Duncan has two main issues working against him: his speed and the level of his competition. While it's not uncommon for a man of Duncan's size to be a bit on the slower side, he won't outrun any NFL defensive backs and will be considerably easier to cover.
The 40-yard dash will be vital for Duncan's draft stock. If he puts up a time of 4.7-4.8 seconds, his stock should improve dramatically. A sub-5.0 time will only confirm doubts about his speed.
The main reason to keep an eye on Duncan is the Bucs' recent signing of TE Steve Maneri as reported by The Tampa Tribune's Ira Kaufman. Maneri is also a hulk at 6'7" and 280 pounds. The Bucs are already picking up the kind of big-bodied tight ends that Duncan is. They may pick him up to compete with the likes of Maneri.
Cornerbacks have become a premium position in today's pass-happy NFL. The Bucs have one of the top corners in the game in Darrelle Revis but are unsettled beyond him and second-year cornerback Johnthan Banks.
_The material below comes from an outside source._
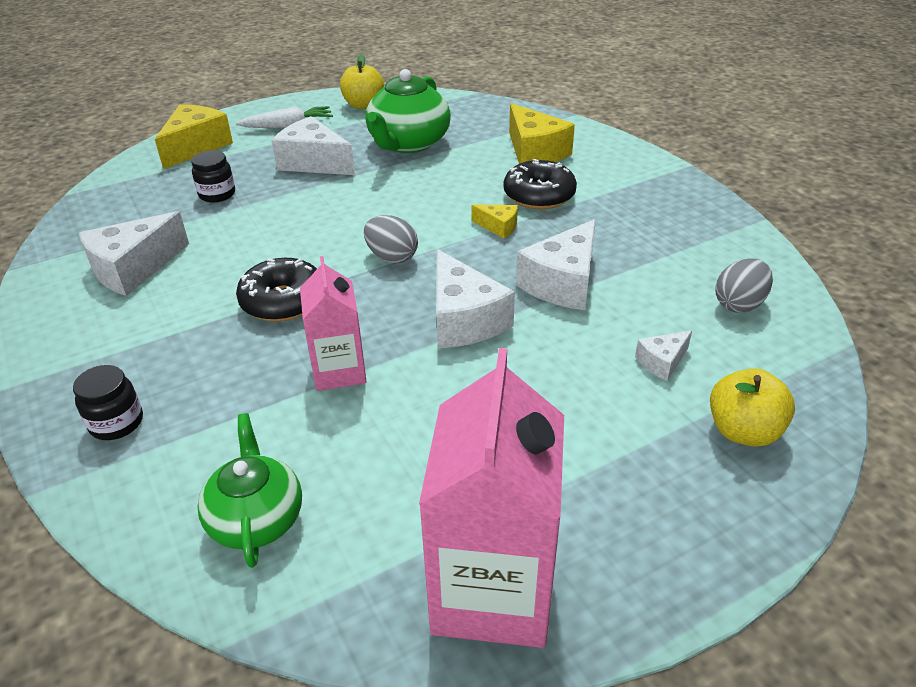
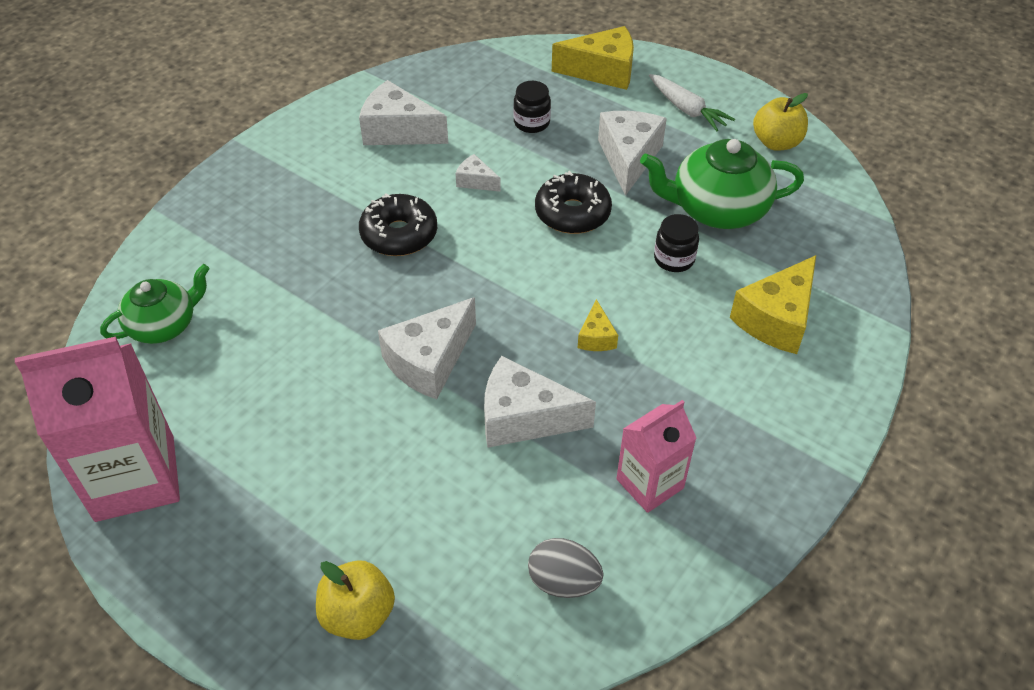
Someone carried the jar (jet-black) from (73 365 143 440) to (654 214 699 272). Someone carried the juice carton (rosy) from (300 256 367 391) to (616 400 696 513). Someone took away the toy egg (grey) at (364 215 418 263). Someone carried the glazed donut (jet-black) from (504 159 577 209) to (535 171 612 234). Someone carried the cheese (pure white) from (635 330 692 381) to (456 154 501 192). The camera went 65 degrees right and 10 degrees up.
The Bucs haven't had a solid option at nickel corner since Ronde Barber retired. Duke CB Ross Cockrell has the potential to fill that void.
Cockrell is a smart, ball-hawking defensive back, but he may not have the size to compete in the NFL. At 5'11" and 189 pounds, he would be eaten alive by the tight ends and a growing number of wide receivers.
He may not be able to add too much bulk to his frame, but if he can demonstrate some high-end speed, teams might overlook his small stature. Cockrell's 40 time and vertical jump will be vital to his draft stock.
With Lovie Smith taking over the Bucs, the Tampa 2 defense will surely return as a staple formation on defense. Zone coverage as used in the Tampa 2 requires instinctive cornerbacks and nurtures ball hawks.
Cockrell will need to demonstrate that his physical assets are capable of matching his apparent football instincts if he hopes to make it with an NFL team.